One of the most vocal climate change skeptics is Senator James Inhofe of Oklahoma. He traveled to Copenhagen to let people there know the U.S. Senate will not pass cap and trade.
One of the questions he was asked ought to send chills up your spine.
...“I am here to make sure the 190 countries here don’t go home with the false impression,” said Sen. James Inhofe, R-Okla. “The United States is not going to pass cap and trade. It just isn’t going to happen. Its chances are zero.”
...Democratic leaders, including Sen. John Kerry, D-Mass., disagree, and predict the Senate will pass such a bill this spring.
Surrounded by reporters from around the world, including many who believe global warming is real, Inhofe often looked like a lamb on his way to slaughter.
One reporter asked Inhofe “What do you tell the children who have to live in a nightmare world. What should we tell them about your country being a heroin addict on fossil fuel? Answer the question!”
“Most of you are on the far left side, so listen closely. I contend the consensus is not there, and it wasn’t there prior to Climate-gate.”
“Nothing binding will come out of here in my opinion, and if it does it will be rejected by the American people.”
Meanwhile, Sec. of State Hillary Clinton offered a $100 billion carrot of U.S. taxpayer money,
or borrowed money from Communist China with interest, to the rest of the world.
Make no mistake folks, climate change is a way to transfer a large part of the wealth from richer nations to poorer ones.
Clinton, who is one of six cabinet members accompanying Obama to the climate summit, said climate change “is an undeniable and unforgiving fact.”And the U.S. was willing to work with other nations to reduce c02 emissions, but any agreement here must have “full transparency.”

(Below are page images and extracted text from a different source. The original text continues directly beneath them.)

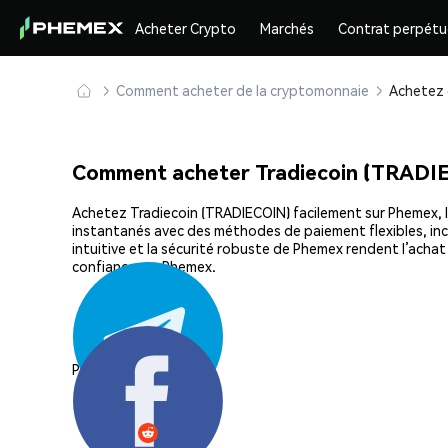
Acheter Crypto
Marchés
Contrat perpétu
Comment acheter de la cryptomonnaie
Comment acheter Tradiecoin (TRADI
Achetez Tradiecoin (TRADIECOIN) facilement sur Phemex, la
instantanés avec des méthodes de paiement flexibles, incl
intuitive et la sécurité robuste de Phemex rendent l’ach
confiance sur Phemex.
Partager:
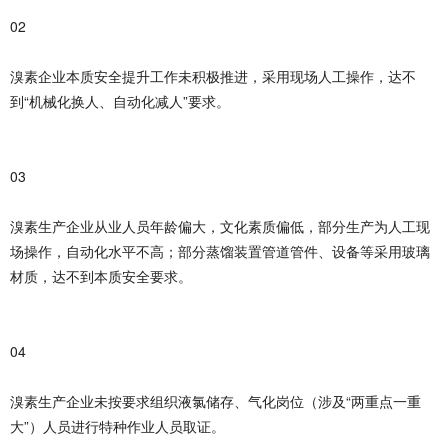
02
溴素企业本质安全提升工作未积极推进，采用现场人工操作，达不
到“机械化换人、自动化减人”要求。
03
溴素生产企业从业人员年龄偏大，文化素质偏低，部分生产为人工现
场操作，自动化水平不高；部分蒸馏装置管道管件、设备等采用玻璃
材质，达不到本质安全要求。
04
溴素生产企业未按要求组织液氯储存、气化岗位（涉及“两重点一重
大”）人员进行特种作业人员取证。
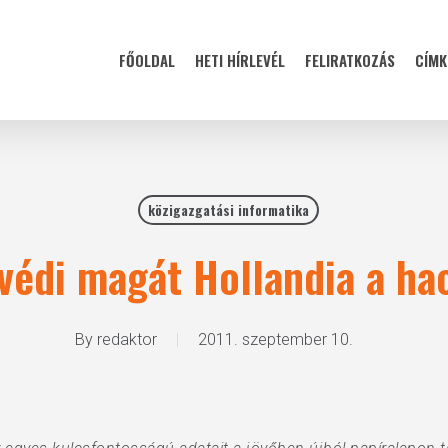
FŐOLDAL
HETI HÍRLEVÉL
FELIRATKOZÁS
CÍMK
közigazgatási informatika
 védi magát Hollandia a ha
By
redaktor
2011. szeptember 10.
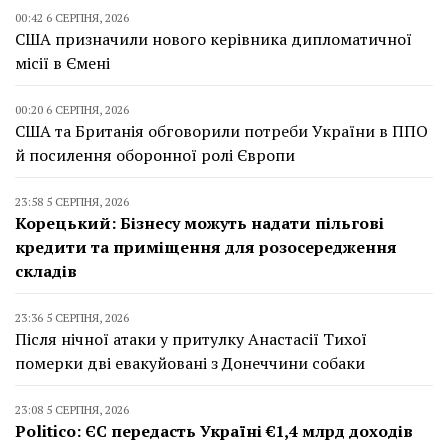
00:42 6 СЕРПНЯ, 2026
США призначили нового керівника дипломатичної
місії в Ємені
00:20 6 СЕРПНЯ, 2026
США та Британія обговорили потреби України в ППО
й посилення оборонної ролі Європи
23:58 5 СЕРПНЯ, 2026
Корецький: Бізнесу можуть надати пільгові
кредити та приміщення для розосередження
складів
23:36 5 СЕРПНЯ, 2026
Після нічної атаки у притулку Анастасії Тихої
померки дві евакуйовані з Донеччини собаки
23:08 5 СЕРПНЯ, 2026
Politico: ЄС передасть Україні €1,4 млрд доходів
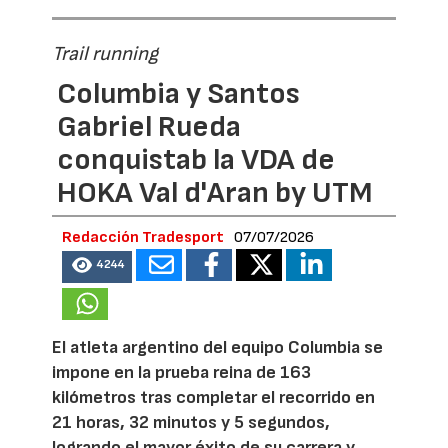
Trail running
Columbia y Santos
Gabriel Rueda
conquistab la VDA de
HOKA Val d'Aran by UTM
Redacción Tradesport
07/07/2026
4244
El atleta argentino del equipo Columbia se
impone en la prueba reina de 163
kilómetros tras completar el recorrido en
21 horas, 32 minutos y 5 segundos,
logrando el mayor éxito de su carrera y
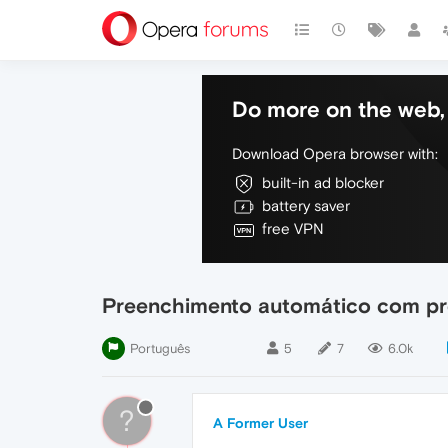
Do more on the web, 
Download Opera browser with:
built-in ad blocker
battery saver
free VPN
Preenchimento automático com pr
Português
5
7
6.0k
?
A Former User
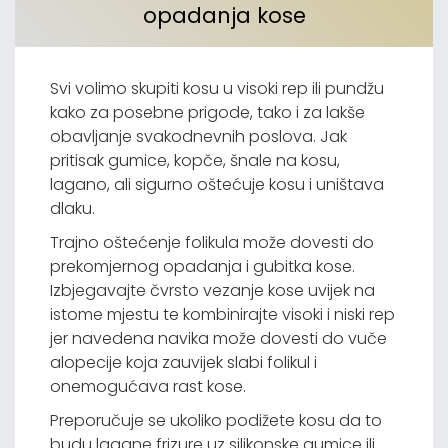
opadanja kose
Svi volimo skupiti kosu u visoki rep ili pundžu
kako za posebne prigode, tako i za lakše
obavljanje svakodnevnih poslova. Jak
pritisak gumice, kopče, šnale na kosu,
lagano, ali sigurno oštećuje kosu i uništava
dlaku.
Trajno oštećenje folikula može dovesti do
prekomjernog opadanja i gubitka kose.
Izbjegavajte čvrsto vezanje kose uvijek na
istome mjestu te kombinirajte visoki i niski rep
jer navedena navika može dovesti do vuče
alopecije koja zauvijek slabi folikul i
onemogućava rast kose.
Preporučuje se ukoliko podižete kosu da to
budu lagane frizure uz silikonske gumice ili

Yes, climate change is real - its called the weather.- and it changes four times a year.
Meanwhile, Attorney General Eric Holder's old firm Covington and Burling weighed in on the climate debate today:
Any accord is likely to come in the form of a consensus by the negotiating parties, something in between a legally binding treaty and a political agreement, said Ruben Kraiem, co-chair of the climate practice for attorneys Covington & Burling LLP in New York.
"It'll be a consensus political agreement," Kraiem said in an interview in Copenhagen. "It's not just a handshake and it's also not a treaty. It's a decision by a corporate body."